Step 4. Go to Storage/Volumes and click the Modify icon at the right side of the present volume. On the next screen, assuming you already have a RAID 1 configuration, you have the options of RAID 0, RAID 1 and Span. Select RAID 1 and press submit. You'll get a warning message that all data will be lost ( and it does get lost!). Proceed and the system automatically deletes the volume, recreates a new volume from the two hard disks, formats it and then a couple of hours later it will present you with a brand new 2TB RAID 1 volume.
Step 5. Reconfigure the system with the shares you had before and restore data
Based on my experience with BlackArmor NAS 220 I suggest two more methods, one of them that cuts down the time needed in Method 1 and another method that very likely would preserve your data but a bit trickier.
Method 2. (similar to Method 1 but quicker)

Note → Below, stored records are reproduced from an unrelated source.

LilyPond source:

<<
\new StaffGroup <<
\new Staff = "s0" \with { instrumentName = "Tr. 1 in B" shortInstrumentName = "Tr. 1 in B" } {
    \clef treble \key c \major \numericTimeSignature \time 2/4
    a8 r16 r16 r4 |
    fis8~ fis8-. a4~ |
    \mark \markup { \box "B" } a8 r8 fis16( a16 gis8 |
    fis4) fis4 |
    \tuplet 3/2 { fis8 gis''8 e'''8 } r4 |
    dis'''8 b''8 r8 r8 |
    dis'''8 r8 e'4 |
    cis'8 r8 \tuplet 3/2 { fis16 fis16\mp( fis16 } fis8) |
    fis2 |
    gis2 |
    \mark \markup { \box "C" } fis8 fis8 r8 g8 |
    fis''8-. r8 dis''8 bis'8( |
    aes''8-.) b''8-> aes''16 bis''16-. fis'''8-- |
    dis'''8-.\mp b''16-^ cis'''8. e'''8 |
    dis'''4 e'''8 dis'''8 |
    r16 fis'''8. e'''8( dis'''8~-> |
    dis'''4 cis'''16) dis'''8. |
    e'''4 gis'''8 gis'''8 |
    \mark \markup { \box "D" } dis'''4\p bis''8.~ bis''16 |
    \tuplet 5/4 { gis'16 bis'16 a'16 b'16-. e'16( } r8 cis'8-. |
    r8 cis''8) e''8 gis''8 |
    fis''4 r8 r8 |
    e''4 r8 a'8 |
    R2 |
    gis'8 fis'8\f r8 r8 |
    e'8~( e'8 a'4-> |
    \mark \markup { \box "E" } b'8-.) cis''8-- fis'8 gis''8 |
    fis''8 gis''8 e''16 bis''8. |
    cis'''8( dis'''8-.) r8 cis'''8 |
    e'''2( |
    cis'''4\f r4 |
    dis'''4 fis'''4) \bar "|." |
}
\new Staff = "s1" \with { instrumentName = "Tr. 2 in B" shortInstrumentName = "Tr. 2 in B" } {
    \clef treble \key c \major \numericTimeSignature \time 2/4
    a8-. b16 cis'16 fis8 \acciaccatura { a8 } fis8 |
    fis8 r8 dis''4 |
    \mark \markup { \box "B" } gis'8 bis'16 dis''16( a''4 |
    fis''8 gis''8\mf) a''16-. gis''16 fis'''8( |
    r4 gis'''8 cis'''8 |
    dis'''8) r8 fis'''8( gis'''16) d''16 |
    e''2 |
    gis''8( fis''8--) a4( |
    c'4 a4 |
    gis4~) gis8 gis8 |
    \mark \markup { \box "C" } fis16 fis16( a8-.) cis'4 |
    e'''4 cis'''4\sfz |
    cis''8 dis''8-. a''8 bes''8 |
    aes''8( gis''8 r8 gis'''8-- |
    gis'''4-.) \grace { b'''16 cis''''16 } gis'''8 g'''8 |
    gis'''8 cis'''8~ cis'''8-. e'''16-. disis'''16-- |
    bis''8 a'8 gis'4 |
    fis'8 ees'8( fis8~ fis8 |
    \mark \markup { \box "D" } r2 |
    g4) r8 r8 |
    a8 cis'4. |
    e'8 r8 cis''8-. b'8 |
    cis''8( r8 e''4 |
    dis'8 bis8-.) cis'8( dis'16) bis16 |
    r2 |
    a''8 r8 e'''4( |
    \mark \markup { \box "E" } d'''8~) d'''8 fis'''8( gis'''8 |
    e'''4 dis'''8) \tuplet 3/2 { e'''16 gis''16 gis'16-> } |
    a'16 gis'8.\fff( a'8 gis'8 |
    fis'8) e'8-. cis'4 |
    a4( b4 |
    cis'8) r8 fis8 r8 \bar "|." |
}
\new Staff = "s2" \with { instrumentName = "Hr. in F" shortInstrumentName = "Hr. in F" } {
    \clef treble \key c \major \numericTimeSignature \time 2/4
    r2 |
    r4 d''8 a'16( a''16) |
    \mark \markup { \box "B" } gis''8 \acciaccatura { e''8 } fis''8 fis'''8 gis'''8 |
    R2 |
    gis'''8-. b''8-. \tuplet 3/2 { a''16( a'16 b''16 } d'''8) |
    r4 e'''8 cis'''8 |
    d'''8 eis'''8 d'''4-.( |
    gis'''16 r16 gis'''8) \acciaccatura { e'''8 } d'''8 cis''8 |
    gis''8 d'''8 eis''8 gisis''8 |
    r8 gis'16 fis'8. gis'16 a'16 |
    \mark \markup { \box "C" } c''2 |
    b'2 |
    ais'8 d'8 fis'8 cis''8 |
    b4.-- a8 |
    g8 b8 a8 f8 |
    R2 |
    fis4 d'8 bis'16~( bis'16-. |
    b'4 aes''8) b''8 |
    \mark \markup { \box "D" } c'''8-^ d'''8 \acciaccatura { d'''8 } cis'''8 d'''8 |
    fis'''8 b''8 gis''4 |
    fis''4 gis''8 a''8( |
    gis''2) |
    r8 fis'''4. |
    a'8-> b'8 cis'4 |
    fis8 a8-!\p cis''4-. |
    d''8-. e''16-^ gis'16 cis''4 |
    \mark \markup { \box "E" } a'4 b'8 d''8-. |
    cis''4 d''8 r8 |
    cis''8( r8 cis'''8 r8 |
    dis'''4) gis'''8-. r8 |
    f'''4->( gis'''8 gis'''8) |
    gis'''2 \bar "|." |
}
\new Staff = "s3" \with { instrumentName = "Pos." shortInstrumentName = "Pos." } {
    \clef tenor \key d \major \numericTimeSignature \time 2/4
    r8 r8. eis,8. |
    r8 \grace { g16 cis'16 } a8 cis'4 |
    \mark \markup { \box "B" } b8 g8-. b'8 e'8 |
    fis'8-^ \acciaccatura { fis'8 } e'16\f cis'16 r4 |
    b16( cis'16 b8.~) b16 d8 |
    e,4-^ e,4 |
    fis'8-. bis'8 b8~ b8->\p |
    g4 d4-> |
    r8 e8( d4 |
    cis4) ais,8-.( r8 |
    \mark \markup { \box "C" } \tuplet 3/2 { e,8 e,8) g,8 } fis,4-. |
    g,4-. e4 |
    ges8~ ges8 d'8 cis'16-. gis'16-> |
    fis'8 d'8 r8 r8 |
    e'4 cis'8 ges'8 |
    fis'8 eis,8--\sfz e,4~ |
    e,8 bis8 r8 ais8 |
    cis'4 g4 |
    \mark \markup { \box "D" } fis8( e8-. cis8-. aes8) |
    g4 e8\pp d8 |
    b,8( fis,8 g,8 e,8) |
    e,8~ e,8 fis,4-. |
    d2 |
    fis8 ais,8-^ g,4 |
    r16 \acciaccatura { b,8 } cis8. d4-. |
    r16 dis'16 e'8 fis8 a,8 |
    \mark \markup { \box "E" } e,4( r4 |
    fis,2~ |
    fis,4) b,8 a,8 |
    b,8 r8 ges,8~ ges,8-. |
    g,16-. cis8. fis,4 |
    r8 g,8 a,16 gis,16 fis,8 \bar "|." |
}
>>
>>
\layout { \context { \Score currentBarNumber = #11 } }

As your data will be lost anyway, don't bother with the rebuilding of the RAID 1 in step 1. Remove both 1TB hard drives and replace them with the new 2TB drives. Go to storage, use the Claim icon at the right of each drive to introduce the drives to the system. Go to Volumes, select modify and create your RAID 1 Volume. Re-configure the drive and restore data.
Method 3 (Keep the data, keep the configuration, achieve the 2TB RaID 1 volume you wanted, but take a day off to do it!)

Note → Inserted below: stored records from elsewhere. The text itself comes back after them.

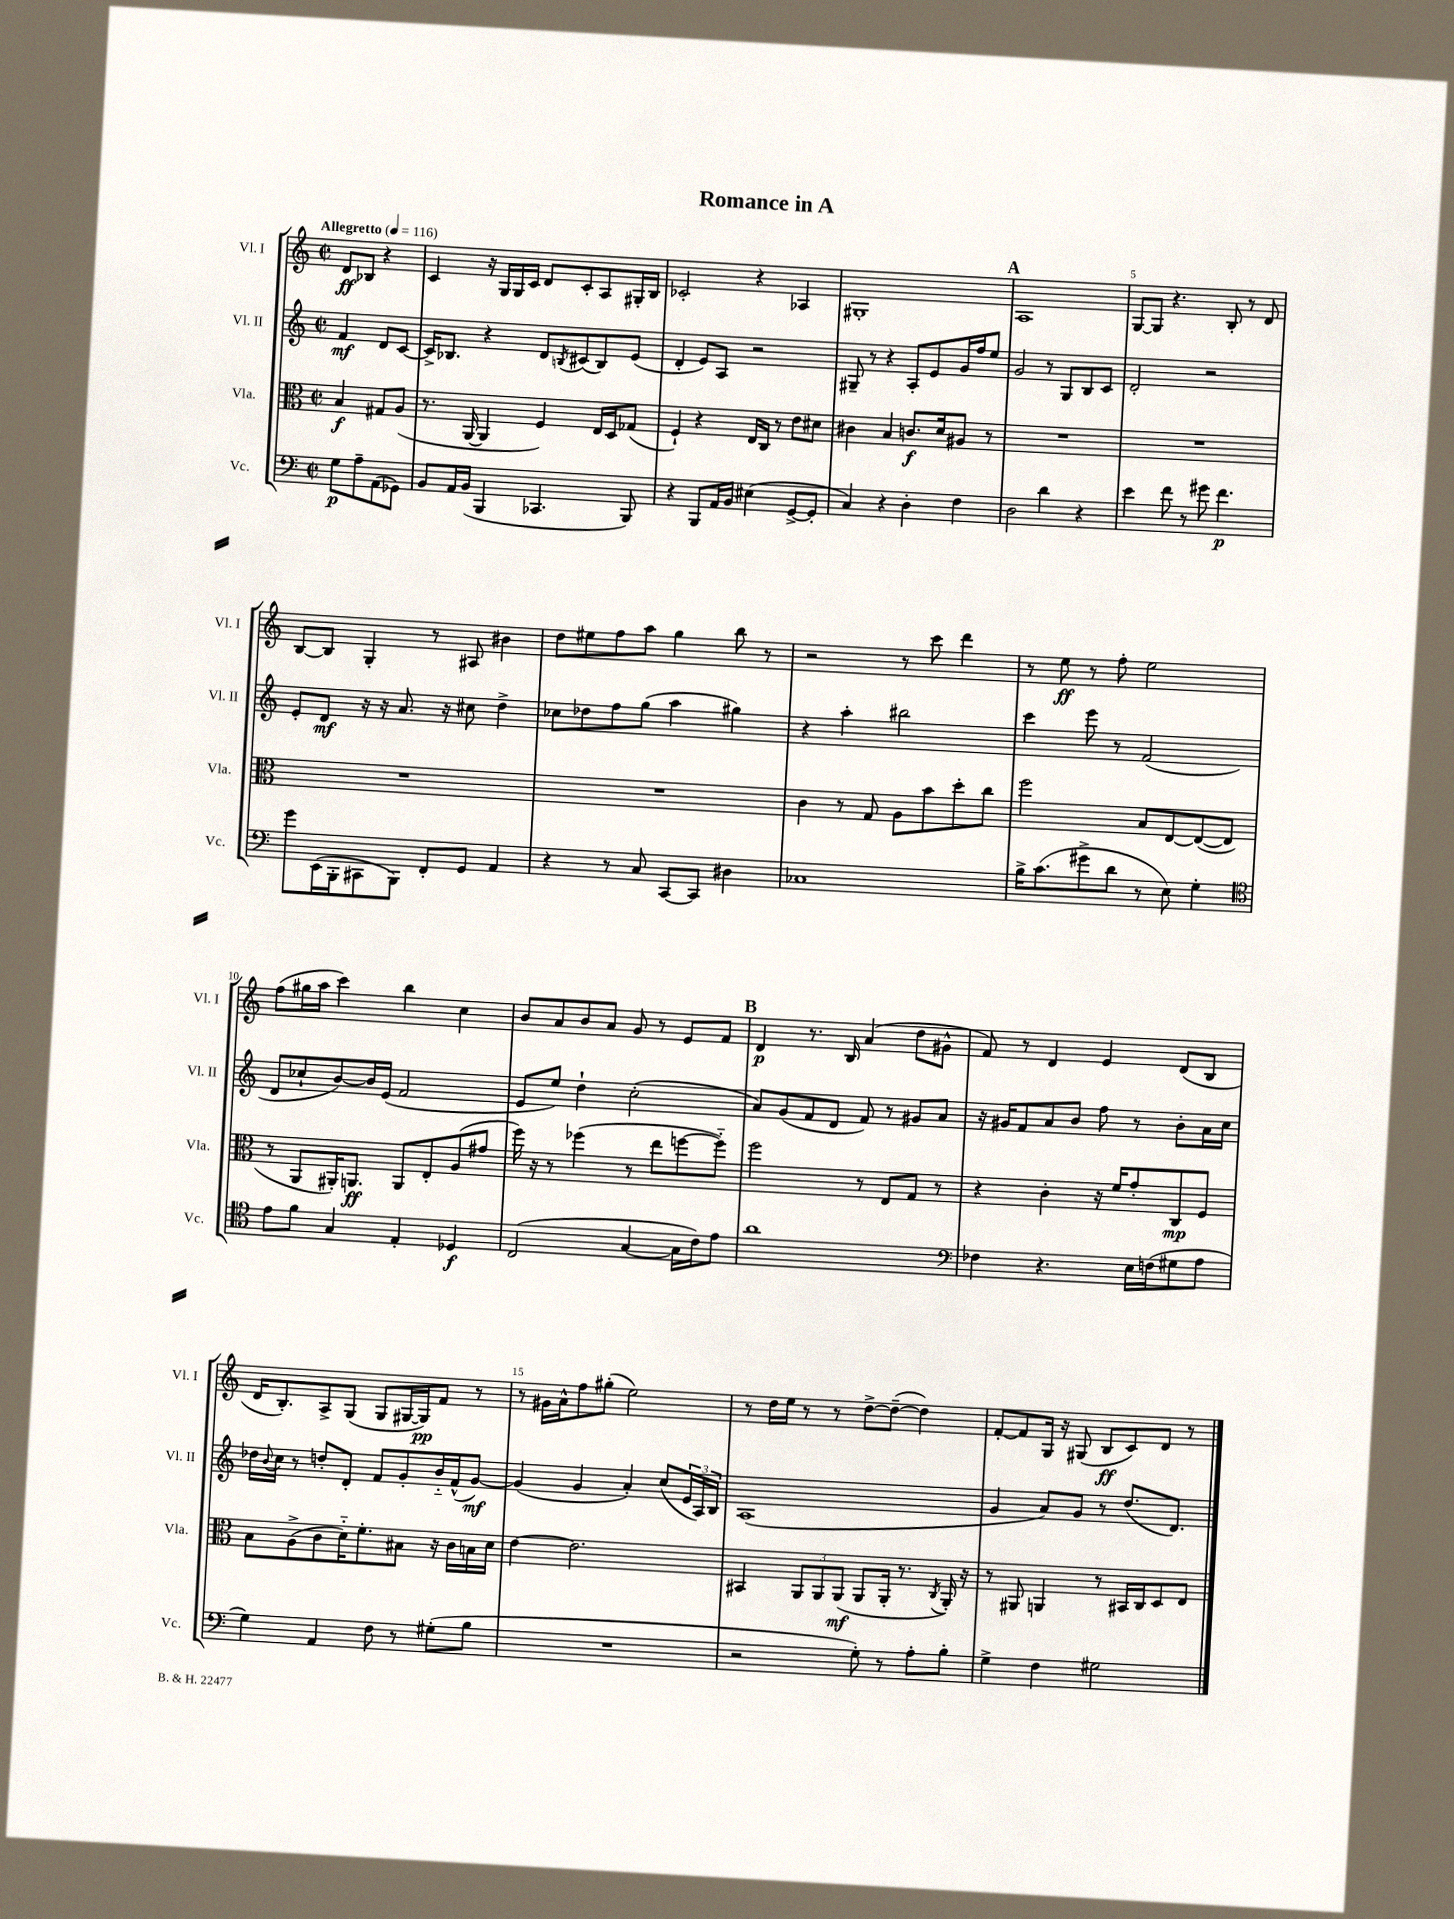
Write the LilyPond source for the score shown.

\header { title = "Romance in A" }
<<
\new StaffGroup <<
\new Staff = "s0" \with { instrumentName = "Vl. I" shortInstrumentName = "Vl. I" } {
    \clef treble \key c \major \defaultTimeSignature \time 2/2 \partial 2 \tempo "Allegretto" 4 = 116
    d'8\ff bes8 r4 |
    c'4 r16 g16 g16 c'16 d'8 c'8-. a8 gis16-. b16 |
    ces'2-. r4 aes4 |
    gis1-. |
    \mark \markup { \bold "A" } a1 |
    g8~ g8 r4. b8-. r8 d'8 |
    b8~ b8 g4-. r8 ais8 bis'4 |
    d''8 eis''8 f''8 a''8 g''4 b''8 r8 |
    r2 r8 c'''8 d'''4 |
    r8 e''8\ff r8 f''8-. e''2 |
    f''8( gis''16 a''16 c'''4) b''4 c''4 |
    b'8 a'8 b'8 a'8 g'8 r8 e'8 f'8 |
    \mark \markup { \bold "B" } d'4\p r8. b16 a'4( d''8 gis'8-^ |
    f'8) r8 d'4 e'4 d'8( b8 |
    d'16 b8.-.) a8-> g8( g8 gis16~ gis16\pp) f'8 r8 |
    r8 gis'16 a'16-^ f''8 gis''8-.( e''2) |
    r8 d''16 e''16 r8 r8 d''8~-> d''8~--( d''4) |
    f'8~-. f'8 g16 r16 gis8( b8\ff c'8) d'8 r8 \bar "|." |
}
\new Staff = "s1" \with { instrumentName = "Vl. II" shortInstrumentName = "Vl. II" } {
    \clef treble \key c \major \defaultTimeSignature \time 2/2 \partial 2
    f'4\mf d'8 c'8~ |
    c'16-> bes8. r4 d'8 \acciaccatura { b8 } cis'8( b8) e'8( |
    d'4-. e'8) a8 r2 |
    gis8-- r8 r4 a8-. e'8 g'16 f''16 e''8 |
    \mark \markup { \bold "A" } g'2 r8 g8 b8 c'8 |
    d'2-. r2 |
    e'8-. d'8\mf r16 r16 a'8. r16 cis''8 d''4-> |
    ces''8 des''8 f''8 g''8( a''4 gis''4) |
    r4 a''4-. bis''2 |
    c'''4 e'''8 r8 f'2( |
    d'8 ces''8-! b'8~) b'16 e'16( f'2 |
    e'8 e''8) d''4-! c''2-.( |
    \mark \markup { \bold "B" } a'8) g'8( f'8 d'8 f'8) r8 gis'8 a'8 |
    r16 gis'16 f'8 a'8 b'8 f''8 r8 b'8-. a'16 c''16 |
    des''16 \appoggiatura { b'8 } c''16 r8 d''8-. d'8-. f'8 g'8-. b'16-_ f'16-^( g'8~\mf) |
    g'4( g'4 a'4-.) c''8( \tuplet 3/2 { e'16 a16) b16 } |
    a1( |
    g'4 a'8) g'8 r8 d''8.( d'8.) \bar "|." |
}
\new Staff = "s2" \with { instrumentName = "Vla." shortInstrumentName = "Vla." } {
    \clef alto \key c \major \defaultTimeSignature \time 2/2 \partial 2
    b4\f gis8 a8( |
    r8. a,16~ a,4 f4) e16 d16 ges8( |
    f4-!) r4 e16 c16 r8 e'8 dis'8 |
    cis'4 b4 c'8.\f d'16 ais8 r8 |
    \mark \markup { \bold "A" } R1 |
    R1 |
    R1 |
    R1 |
    c'4 r8 g8 a8 b'8 d''8-. c''8 |
    f''2 b8 e8~ e8~( e8 |
    r8 a,8 ais,16-.) a,8.\ff a,8 e8-. a8( gis'8 |
    f''16) r16 r8 fes''4( r8 e''8 f''8~ f''8-_) |
    \mark \markup { \bold "B" } f''2 r8 e8 g8 r8 |
    r4 c'4-. r16 f'16 g'8-. c8\mp f8 |
    b8 a8->( c'8 d'16-_) f'8.-. bis8 r16 c'16 b16 d'16 |
    e'4~ e'2. |
    bis,4 \tuplet 3/2 { a,8 a,8 a,8\mf( } a,8 a,16-. r8. \acciaccatura { c8 } a,16-.) r16 |
    r8 ais,8 a,4 r8 bis,16 c16 d8 e8 \bar "|." |
}
\new Staff = "s3" \with { instrumentName = "Vc." shortInstrumentName = "Vc." } {
    \clef bass \key c \major \defaultTimeSignature \time 2/2 \partial 2
    g8\p a8-- a,8( ges,8) |
    b,8 a,16 b,16( b,,4 ces,4. b,,8) |
    r4 b,,8 a,16 b,16 eis4( g,8~-> g,8-. |
    c4) r4 d4-. f4 |
    \mark \markup { \bold "A" } d2 d'4 r4 |
    e'4 f'8 r8 gis'8 f'4.\p |
    g'8 e,16( b,,16-. cis,8 b,,8) f,8-. g,8 a,4 |
    r4 r8 c8 c,8~ c,8 dis4 |
    ces1 |
    b16-> c'8.( gis'8-> d'8 r8 e8) g4-. |
    \clef tenor e'8 f'8 g4 e4-. des4\f |
    c2( g4~ g16 c'16) e'8 |
    \mark \markup { \bold "B" } a'1 |
    \clef bass fes4 r4. e16 f16( gis8 a8 |
    g4) a,4 f8 r8 gis8-.( b8 |
    R1 |
    r2 g8-.) r8 a8-. b8-. |
    g4-> f4 gis2 \bar "|." |
}
>>
>>
\layout { \context { \Score \override BarNumber.break-visibility = ##(#f #t #t) barNumberVisibility = #(every-nth-bar-number-visible 5) } }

STep 1. Follow Step 1 and 2 in Method 1
Step 2. Now you have 2x2TB Raid 1 voulume with a capacity of 1TB. Turn off system and take out the two new harddisks and put them in a PC that supports Raid. Make sure the bios configuration is set up properly to accept the new RAiD. Bring up the PC with its normal OS. It is true that Windows 7 allows you to extend/shrink a partition but I don't trust Microsoft to do a good job with a non-ntfs partition. Use a different partition manager like Partition Assistant Home Edition (free) which hopefully is more robust in dealing with different types of partition formats. I haven't tried it myself so please correct me if wrong. Ok, now use the partition manager software to extend the last primary partition on the transferred RAID to take in all the remaining space. As you noticed, I said "last" partition. I had a look at how BlackArmor organises the drives and found 4 primary partitions. The first 3 are smallish ( < 1GB) and the 4th one is the largest of 900+ GB on 1TB drive or 1900+ GB on the 2TB drives.
Step 3. If step 2 worked well, take the system down, transfer the drives back to the BlackArmor box and put them back in using the initial order (disk 1 in bay 1 and disk 2 in bay 2).
Notes.
1. Method 1 definitely works and very likely Method 2 as well. Method 3 takes a long time, is fiddly and might not work as your partition manager software might not be able to deal properly with the partition type used by BlackArmor.
2. Which ever method you use, all is safe as you still have the original 1TB drives intact and always able to go back to the initial configuration. Just MAKE SURE you know which disk came out of which bay on BlackArmor, so if you need to go back, you put them back in the right order and off you go.